The warnings are not there for decoration!

So. You know those warnings on pill bottles? The ones that say things like “swallow whole – do not chew or crush”? The ones that give you instructions on how to take the medication? Well, here’s a novel concept for y’all: they aren’t there for decoration. This is the story about how my home nurse could have fucking killed me all because she didn’t read a label. All because of a choice she made.

I have not gotten along with this nurse for, well, a long time. She had never heard of my particular eating disorder… despite working at one of the best eating disorder clinic in the country, if not world. She kept trying to blame everything on my mental health. She just realized I had had major back surgery a couple weeks prior to when I discovered what was happening. She gave me gross, in depth details about her sinuses and ear infections, complaining to the girl with a weakened immune system that she “didn’t like being sick”. Told me that I HAD (not should, not should look into, not it might be a good idea) to do yoga and mediate. Whatever. Annoying as fuck, but with some things you just gotta put up with it.

I had run out of my 50 mg tablets for the medicine in question, so she took it upon herself to cut them in half. Despite the HUGE warning on the label “swallow whole – do not chew or crush.” Even though most basic rules of medicine is you never cut an XR/ER tablet. This is a HUGE mistake – not a rookie one. Everyone I have talked to knows this is something you don’t do. It can either overdose or underdose a patient. If you suddenly change your dosage of an SNRI, you go through withdrawal. She caused Antidepressant discontinuation syndrome. Which can, in rare cases, be fatal.

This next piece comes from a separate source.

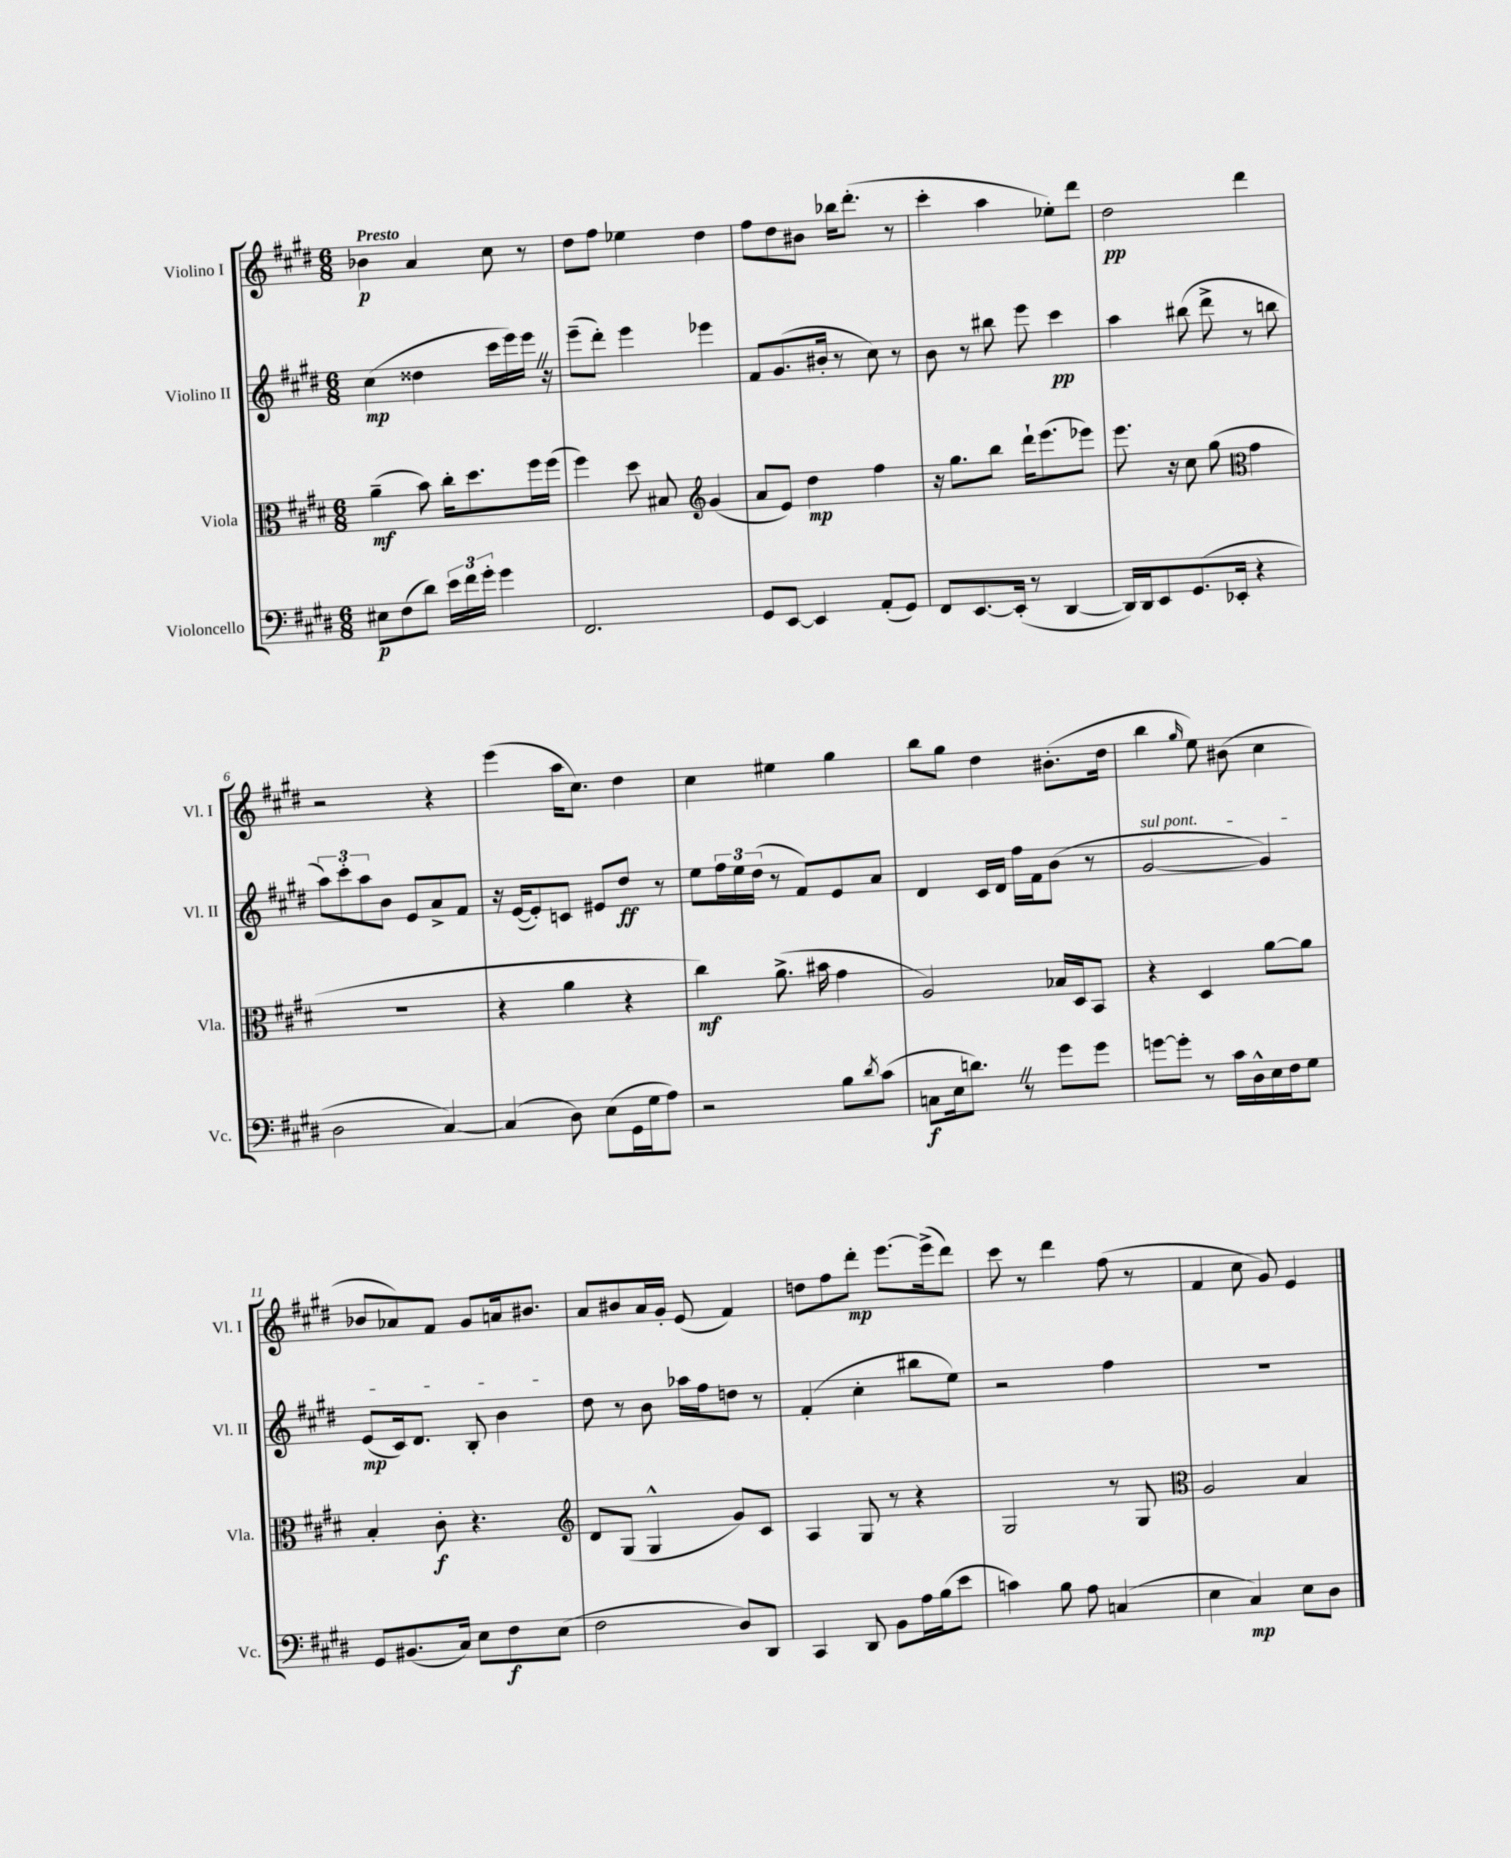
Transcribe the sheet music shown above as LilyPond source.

She could have killed me. I could not be typing right now. I could be in the hospital. All because she didn’t read a label. The labels aren’t there for decoration. The labels aren’t there just because the pharmacist felt like slapping them on. When people say antidepressant withdrawal is a huge deal? It is a HUGE fucking deal. I plead with you because of this, NEVER split your extended release tablets in half, no matter what. And never EVER stop cold turkey – you get very, very sick very, very, quickly. I nearly went to the ER with my problems because I didn’t know why I was so sick. And now I do. And now I’m pissed.

What now?

First, I would like to some questions. Some that I actually got, some that I know people are wondering.

  1. Why can’t you do your meds yourself?
    1. In my state, I qualify for what is known as a CADI waiver which means I qualify for nursing home level of care.
    2. I am low vision, autistic, and have chronic pain. These things combined make it near impossible for me to manage my meds myself when the number tops one dozen.
  2. How did you not notice?
    1. First, I did suspect something was amiss just a few days prior. I figured I would find out the next time.
    2. I am low vision, as I said. My pills come out in a medicine cup from an automated machine like this and being low vision, I have trouble telling the pills apart.
  3. Why didn’t you confront her when she told you?
    1. I went into shutdown. I was completely overloaded and basically incapable of talking beyond basic “uh huh” and “huh uh”
    2. Even if I hadn’t, I wanted to talk with my case workers and doctors – I wanted any confronting on my end to be done with a paper trail. Although, my state is a single party recording state (meaning only one party has to consent) so I would be able to record any further interactions. I did block her  cell phone number and told my case manager she is never to set foot on premises again.
  4. What happens now?
    1. I don’t know. I am waiting for any legal action until I see my primary doctor next.

Second, I will be getting a new nurse soon. We are completely changing agencies. But… I am scared. I am terrified. Chronically disabled people often don’t trust their providers, with damn good reason. This has shattered my trust even further. We put our lives in the hands of someone else, and we are at their mercy. But if we don’t, then we get sick anyway because we cannot do it ourselves.

There is no fix. There is no way to make it easier. This is what it’s like living when you are chronically ill. You have to trust people who can kill you with one little mistake. And it’s utterly terrifying.